Выбрать главу

В истории французской литературы известно немало примеров, когда авторы сознательно ограничивали себя не только объемом, сюжетом и композицией, но и гораздо более формальными рамками. Наибольшую славу в оригинальности лингвистических игр снискали представители группы OULIPO, в частности Раймон Кено и Жорж Перек. Так, в 1947 году Раймон Кено публикует «Стилистические упражнения» — 99 вариантов одного и того же коротенького эпизода, а в 1969 году его единомышленник Жорж Перек пишет роман «Пропажа», умудрившись ни разу не употребить в тексте букву «е»! отнюдь не самую редкую. Истинная литература — это полная свобода, а значит и свобода самоограничения.

Сложно сказать, что же в итоге получилось у Роб-Грийе — роман или учебник. Во всяком случае, то ли для того, чтобы все разъяснить, то ли из желания окончательно запутать и без того растерявшегося читателя, писатель публикует еще одну книгу, но на этот раз на титульном листе значится: «Джинн, или красная дыра в разобранной мостовой». От «Rendezvous» текст отличался лишь добавленным предисловием, в котором автор якобы представляет повесть, поведанную Симоном Лекёром, и «делает попытку» установить его личность, сообщая при этом, что после исчезновения Лекёра обнаружили французский паспорт на имя Бориса Коршимена, инженера-электронщика, родившегося в Киеве (sic!) Затем загадочный персонаж вроде бы появляется в американской школе парижского квартала Пасси, считавшегося в свое время прибежищем эмигрантов, в том числе из России. Герой уже носит другую — то ли греческую, то ли венгерскую, то ли финскую — фамилию и преподает современный французский язык.

Пролистав предисловие и углубившись непосредственно в роман, внимательный читатель сразу обратил бы внимание и на прозвище Ян, которым главного героя наградили его ученики, и на его адрес — улица Амстердам, дом 21, и на некоторые черты его внешности — очень светлые волосы и ярко-зеленые глаза.

Все продумано до мельчайших деталей, вплоть до запланированных многочисленных ассоциаций, возникающих при произнесении имени главной героини, поскольку существует целый ряд омонимов и паронимов: jean, gin, djinn, Jane, Jean. Получается причудливое смешение американских и английских реалий с восточным волшебством. Нельзя тут не упомянуть одноименное стихотворение Виктора Гюго в форме ромба, которое начинается с двусложной строфы, ею же заканчивается, а в середине — кульминация, подчеркнутая длинной александрийской строкой. Не правда ли, где-то нам это уже встречалось? Недаром критики называли Роб-Грийе фантастом, «спелеологом воображаемого», «ясновидцем», «мечтательным геометром», «чудотворцем».

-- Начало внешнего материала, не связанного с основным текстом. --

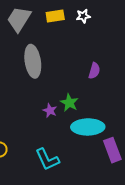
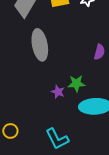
green star: (69, 103) -> (76, 84), turned -30

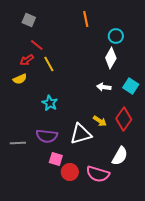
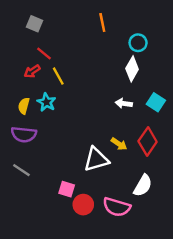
yellow semicircle: (20, 79) -> (24, 106), moved, turned 128
cyan star: (50, 103) -> (46, 102), moved
purple semicircle: (47, 136) -> (24, 134), moved
gray line: (18, 143) -> (21, 170), turned 35

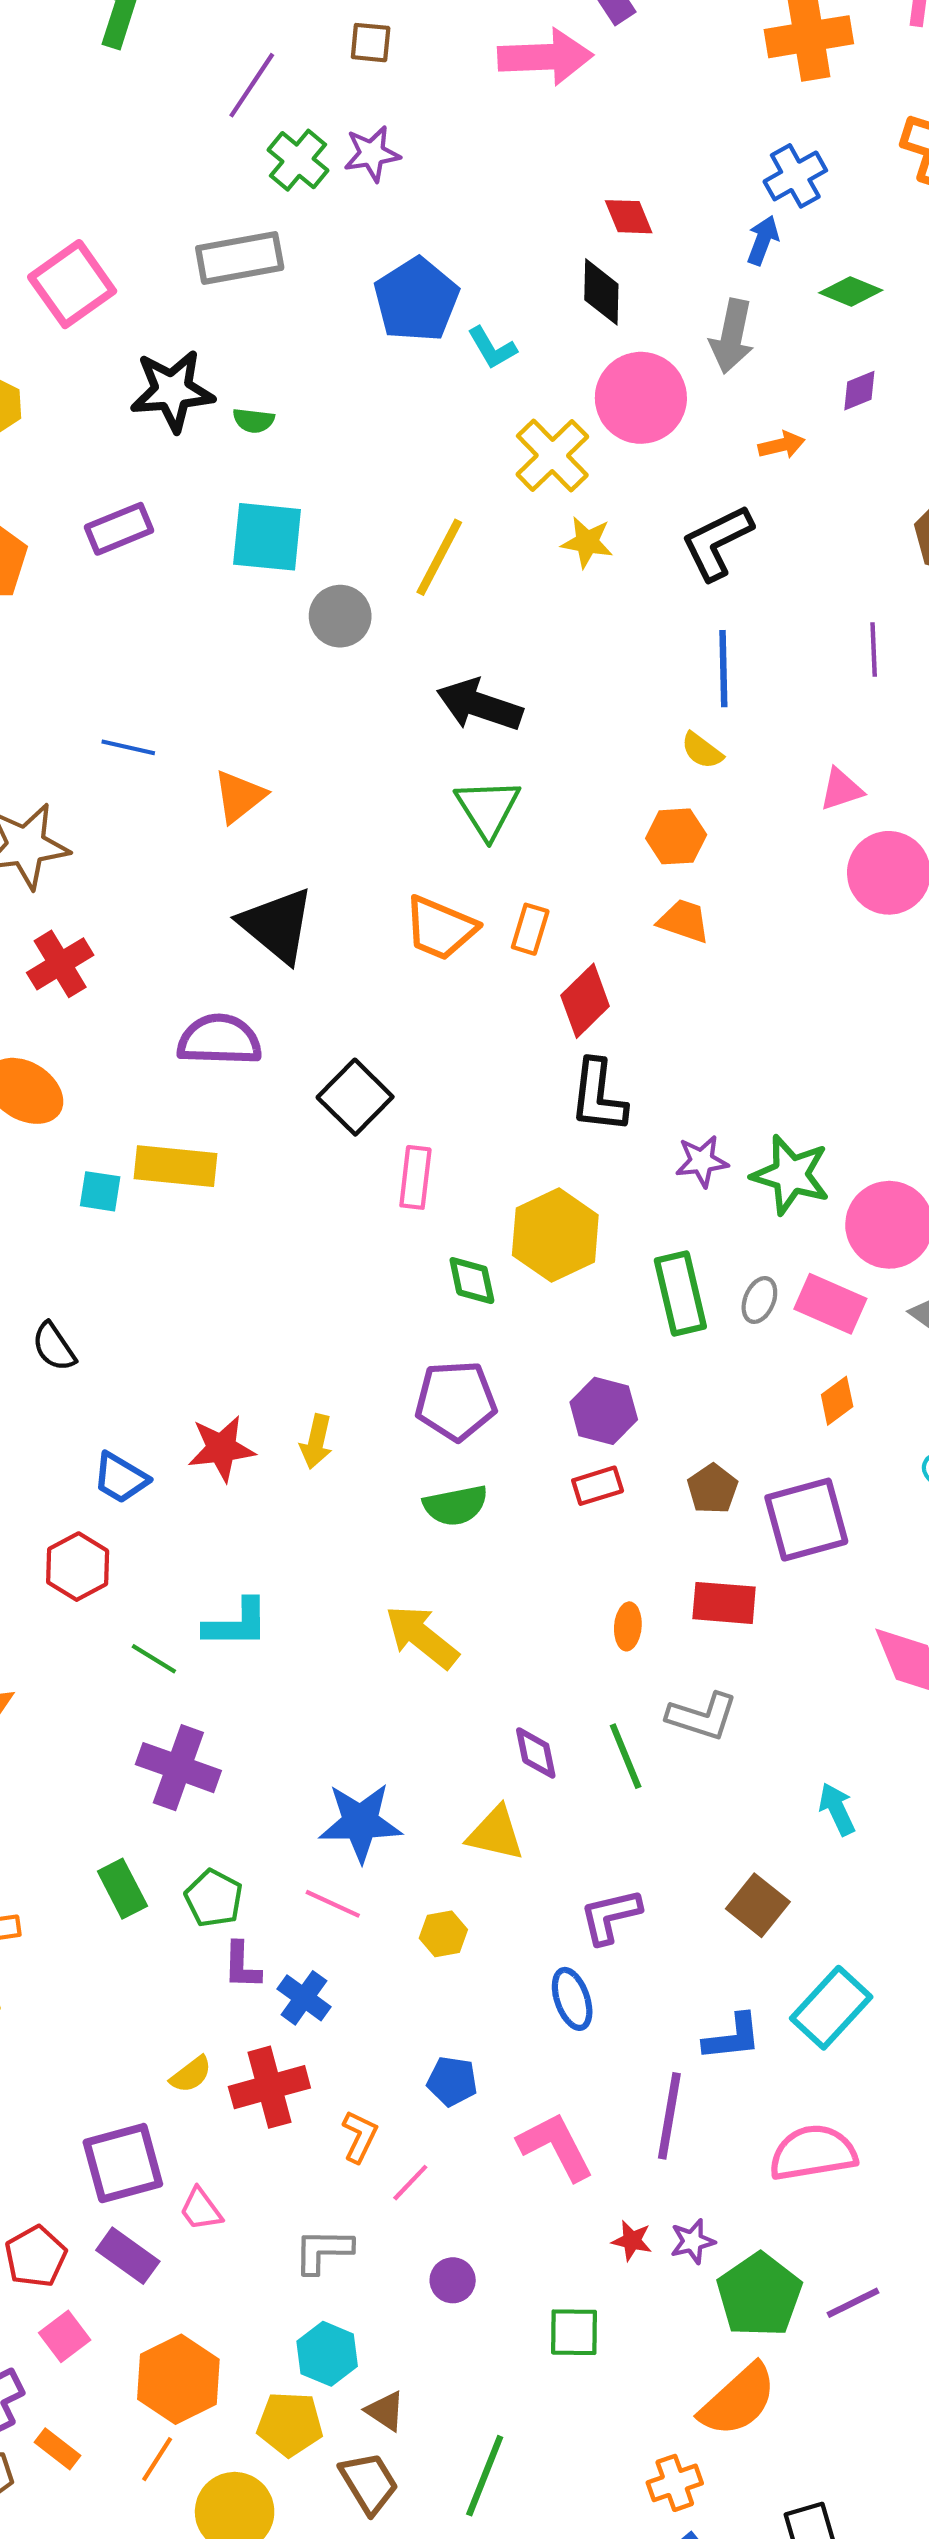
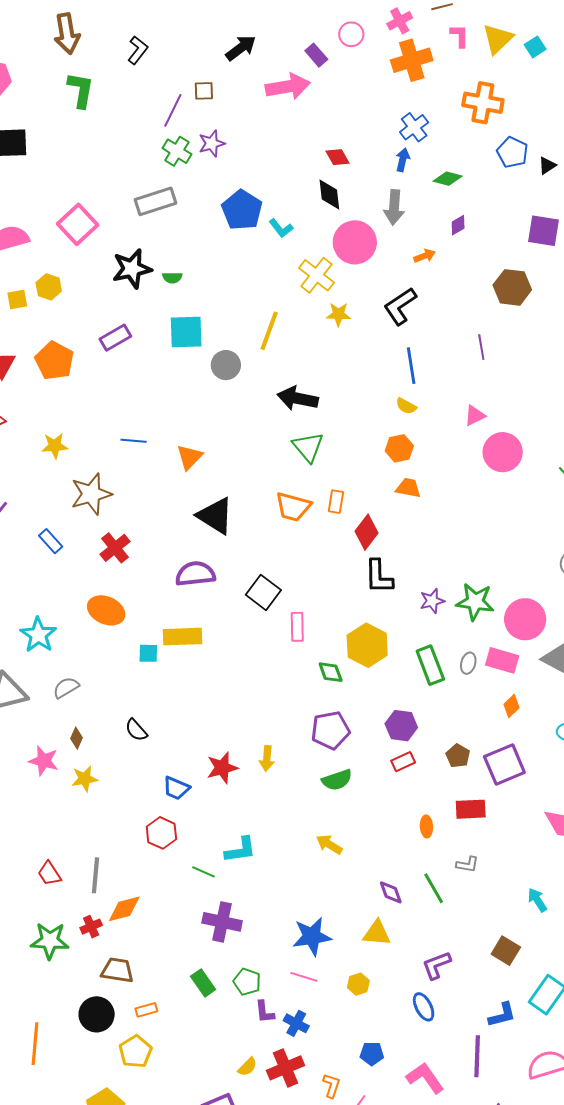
purple line: (252, 85) -> (173, 110), moved
yellow arrow: (422, 1637) -> (329, 844), size x0.7
gray L-shape: (702, 1716) -> (467, 864), size x0.7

В романе-учебнике есть имена собственные, ранее использованные в других произведениях: например, Борис — мелкий чиновник из романа «Цареубийца», доктор Морган — из «Проекта революции в Нью-Йорке». Когда у Роб-Грийе однажды спросили о происхождении его странной фамилии, он ответил: «Я, конечно, мог бы взять какое-нибудь другое, подобно японским писателям, которые обязательно берут псевдоним. Но я оставил свое имя как есть: оно немножко смешное и сложное. А следовательно, значительное».

Прозу Роб-Грийе нетрудно распознать: там и пристальное внимание к предметам (недаром школу «Нового романа», ярчайшим представителем которой является писатель, называют «школой взгляда»), и персонажи, непонятно куда постоянно исчезающие и неожиданно снова появляющиеся, и действия, происходящие то ли наяву, то ли во сне. Выдающийся литературный критик Жерар Женетт точно подметил, что вне зависимости от того, идет ли речь в произведениях Роб-Грийе о событиях, происходящих в данный момент, о воспоминании, о лжи или о явной выдумке, все временные планы сводятся к понятиям «здесь» и «сейчас». В комментарии к сценарию «В прошлом году в Мариенбаде» сам автор заявлял: «Литература располагает богатым набором грамматических времен, что позволяет по-разному выстраивать события одно за другим, но в кадре глагол всегда стоит в настоящем времени».

Бытует мнение, что хороший писатель всю жизнь рассказывает одно и то же, но всякий раз немного иначе. Так, в «Постороннем» Альбера Камю мы даже находим сюжетную канву его пьесы «Недоразумение». После некоторых пассажей из «Проекта революции в Нью-Йорке» у читателя создается мучительное ощущение дежа-вю, или, скорее, дежа-лю (уже прочитанного): «Внезапно во мне рождается подозрение при виде того, как одет вновь прибывший: широкий блестящий черный плащ и мягкая фетровая шляпа с поднятыми полями».